■ **SOURCE TEXT**
# # #

VIENNA PHILHARMONIC 20th CENTURY MUSIC - Volume I
HONEGGER: Symphony No. 5 "Di tre re"
(Ernest Ansermet/Dec. 2, 1951) STRAVINSKY: Le Sacre du printemps (Igor
Markevitch/April 26, 1952). JANÁCEK: Sinfonietta (Rafael
Kubelik/March 3, 1955). WEBERN:
Passacaglia, Op. 1. Six Movements for Orchestra,
Op. 6 (Zubin Mehta/Dec. 3, 1983). BERG: Der Wien (Dorothy
Dorow, soprano/Karl Bohm/June 1, 1969). SCHOENBERG:
Pelleas
und
Melisande,
Op. 5 (Karl Bohm/June 1, 1969). SCHMIDT: Symphony No. 2 in E flat (Erich
Leinsdorf/Oct.29, 1983). WELLESZ: Prosperos Beschwörungen (Bernard
Haitink/Feb. 24, 1985)

# # #

■ **RECORDED DATA**
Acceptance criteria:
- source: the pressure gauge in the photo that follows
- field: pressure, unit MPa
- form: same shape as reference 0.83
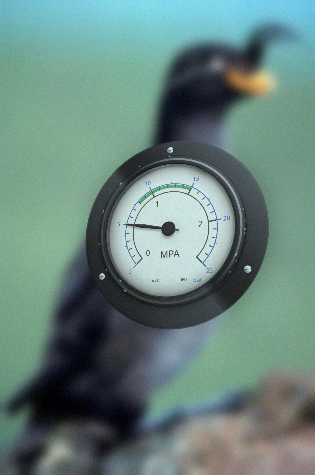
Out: 0.5
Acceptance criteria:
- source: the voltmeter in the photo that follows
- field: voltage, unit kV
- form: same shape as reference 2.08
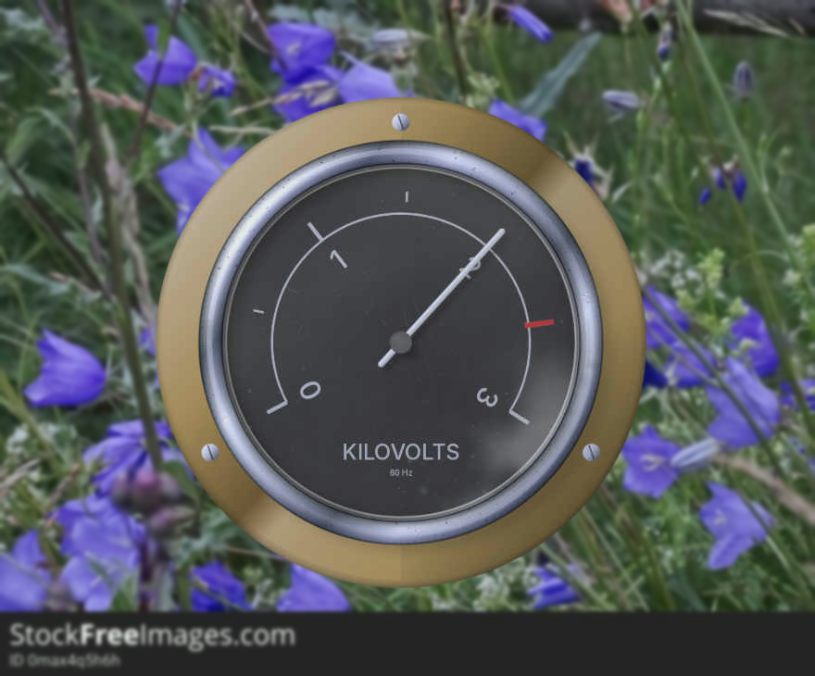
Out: 2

# # #

■ **WHAT YOU WILL DO**
- 1) Using the Vienna Philharmonic listing, say yes or no to each statement and quote the words that decide it: (a) Rafael Kubelik conducted Janáček's Sinfonietta in 1955. (b) Zubin Mehta conducted Schmidt's Symphony No. 2. (c) Karl Bohm conducted Schoenberg's Pelleas und Melisande.
- 2) Write the next part of the Vienna Philharmonic listing, picking up after its last entry.
The data has nothing to do with the Vienna Philharmonic listing.

■ **RESULTS FOR EACH TASK**
- 1)
(a) Yes: "Sinfonietta (Rafael Kubelik/March 3, 1955)"
(b) No: "SCHMIDT: Symphony No. 2 in E flat (Erich Leinsdorf/Oct.29, 1983)"
(c) Yes: "Pelleas und Melisande, Op. 5 (Karl Bohm/June 1, 1969)"

- 2)
ANDANTE AND 4080 (3 CDs) (F) (ADD) TT: 79:37 / 75:27 / 79:37
Andante offers the handsomest
packaging in the disc business today—trilingual notes,
copiously illustrated, with complete vocal texts in a bound volume, discs
in individual
sleeves, and everything boxed to boot. Library-quality of the highest
order, in other words, despite a trivial introductory essay by Tim Page.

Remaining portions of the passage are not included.